§ **Text block**
Why David Cameron is wrong about radicalisation and multiculturalism

Under the pernicious influence of Michael Gove and other neoconservatives, the Prime Minister is sin

Michael Gove has won. Late last month, writing in the Spectator, the Telegraph's chief political commentator, Peter Oborne, drew our attention to the "neconservative" faction inside the Conservative-led government:

This section of the coalition also takes a hard line on domestic security arrangements, supporting control orders and the divisive Prevent strategy for confronting its special interpretation of the Islamic terror threat. Its key cabinet supporters include George Osborne, Liam Fox, Oliver Letwin, Michael Gove (whose book Celsius 7/7 sought to define the domestic war on terror with astonishing success) and, crucially, the Home Secretary, Theresa May. Baroness Neville-Jones, the one-time Whitehall spook who sits on the fancily named Security Council, is another well-placed though bone-headed supporter.

Oborne singled out Nick Clegg, the Conservative Party chairman, Sayeeda Warsi, and the Attorney General, Dominic Grieve, as members of a smaller, rival faction of "One-Nation Tories and ineffectual Liberal Democrats". I would add Ken Clarke to this list.

But where does David Cameron, the Prime Minister, fit into all this? There have been reports over the years that the Tory leader has been torn between the neocons and the One-Nation types. In a much-discussed speech in September 2008, Cameron described himself as a "liberal Conservative, not a neoconservative". And a year and a half earlier, writing in the Observer of 13 May 2007 (in a piece entitled "What I learned from my stay with a Muslim family"), the then leader of the opposition rejected the Gove-esque obsession with "Islamism" and warned against the dangers of reckless rhetoric:

We must also be careful about the language we use . . . Our efforts are not helped by lazy use of language. Indeed, by using the word "Islamist" to describe the threat, we actually help do the terrorist ideologues' work for them.

§ **Raw data**
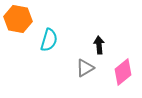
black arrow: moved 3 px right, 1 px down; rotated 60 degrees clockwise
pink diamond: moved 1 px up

§ **What you are asked to do**
Carry on the article about David Cameron, radicalisation and multiculturalism from the point where it stops.

§ **In response**
But this morning's speech to the Munich Security Conference suggests that Gove has won the battle for the Prime Minister's heart and mind. In the middle of a speech that addressed segregation, radicalisation and "the doctrine of state multiculturalism", Cameron declared:

We need to be absolutely clear on where the origins of these terrorist attacks lie – and that is the existence of an ideology, "Islamist extremism".

He went on to argue:

Frankly, we need a lot less of the passive tolerance of recent years and much more active, muscular liberalism.

Strong stuff. To be honest, the content of Cameron's speech should have come as no surprise to us, as it has been trailed for weeks. And in recent days, I'm told, the Prime Minister has had meetings with Maajid Nawaz, the director of the "counter-extremism think tank" the Quilliam Foundation, which takes a hard line on engaging with so-called Islamists. (On a side note, Nawaz has a piece in this week's New Statesman on the revolt in Egypt and his own experiences as a prisoner in Hosni Mubarak's jails.)

Here are some of my thoughts on the speech, in no particular order:

1) How is this new, original or different? As I said, much of the Cameron speech fits in with a pre-existing, long-standing Gove/Quilliam/neoconservative agenda. And how is the "muscular liberalism" approach any different from the Tony Blair/John Reid/Charles Clarke/Hazel Blears approach? Cameron, for example, condemns those "soft-left" groups that "lump all Muslims together, compiling a list of grievances and arguing if only governments addressed them, this terrorism would stop". But so, too, did Blair. The former PM was as keen to hector Muslim groups about "integration" and "British values" as the current PM.

2) Perhaps Warsi should have a word with her party leader. Her recent speech on this subject may have been shown to No 10 in advance and Cameron's speech may have been shown in advance to the Conservative Party chair but Warsi and Cameron are now on different sides of this debate. The Tory peer, for example, condemned the media for dividing Muslims into "moderate" and "extremist" camps; the Prime Minister's provocative speech prompted this particularly odious headline in the Telegraph: "Muslims must embrace our British values, David Cameron says". (Why "odious"? Because it implies that the majority of Muslims don't embrace basic "British values" and aren't integrated, which, as Cameron knows, and I can attest, isn't true.)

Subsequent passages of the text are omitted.